John M. Jaeger

Associate Professor of Geology and Graduate Coordinator
Ph.D. State University of New York, Stony Brook, 1998
Website
email: jmjaeger@ufl.edu
Interests:
Marine and coastal sedimentology
Strata formation/sedimentary geology
Glacial-marine geology
Research into how changes to the earth’s surface over geologic time are chronicled in sediments accumulating along continental margins. This record reflects past changes in sea level, climate and recent human interactions with the coastal environment. Studying this record has tremendous scientific and societal importance because shorelines, deltas, and continental shelves provide most of the world’s population with energy and water. The goal is to quantifying the rates at which modern sedimentary processes operate and how completely the record of these processes is incorporated into the geologic record. Areas of focus include resolving how changes in sea-level, continental sediment production and coastal oceanography are recorded in continental margin strata over time.

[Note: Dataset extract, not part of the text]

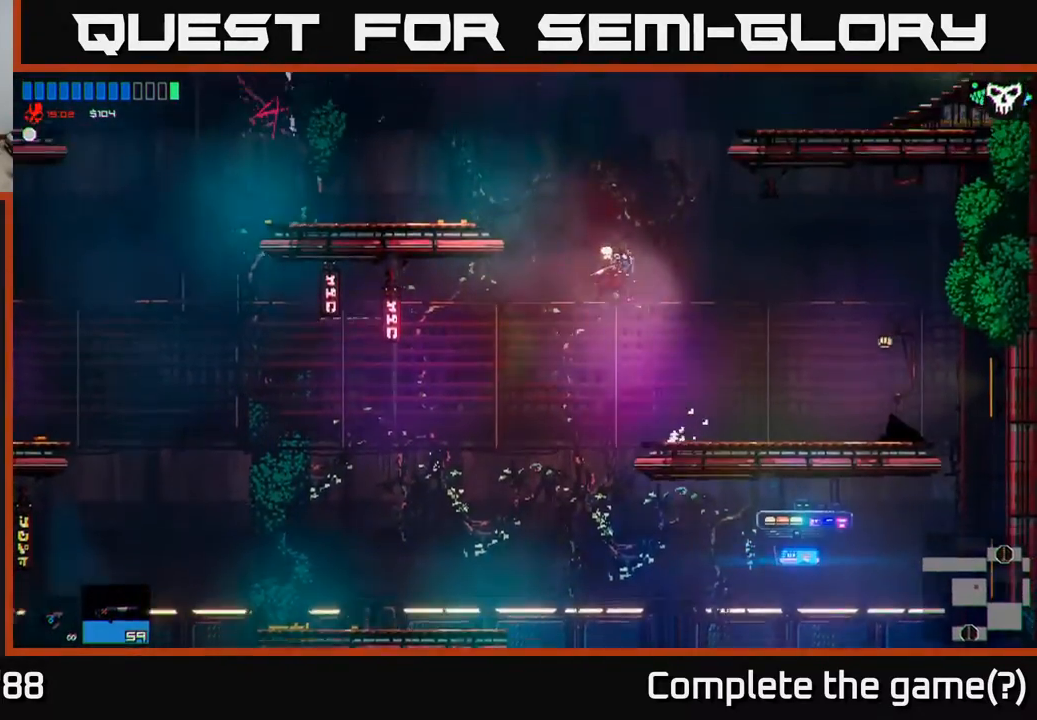
{"buttons": [], "left_stick": "left", "right_stick": "center", "events": [[33, "A", "down"], [200, "A", "up"]]}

Field work include sea-level studies off New Zealand, glacial-marine studies in Alaska, coastal change studies at Cape Canaveral, and paleohurricane studies that attempt to understand how tropical cyclone deposits are preserved into the geologic record.
Student Research Opportunities:
- Sedimentary records of sea-level change
- Glacimarine Sedimentology: sedimentological studies of glacially-derived sediment
- Coastal Sedimentology: field work, data interpretation, and possible numerical modeling of coastal sedimentary systems
My research interests lie in strata formation and continental margin evolution.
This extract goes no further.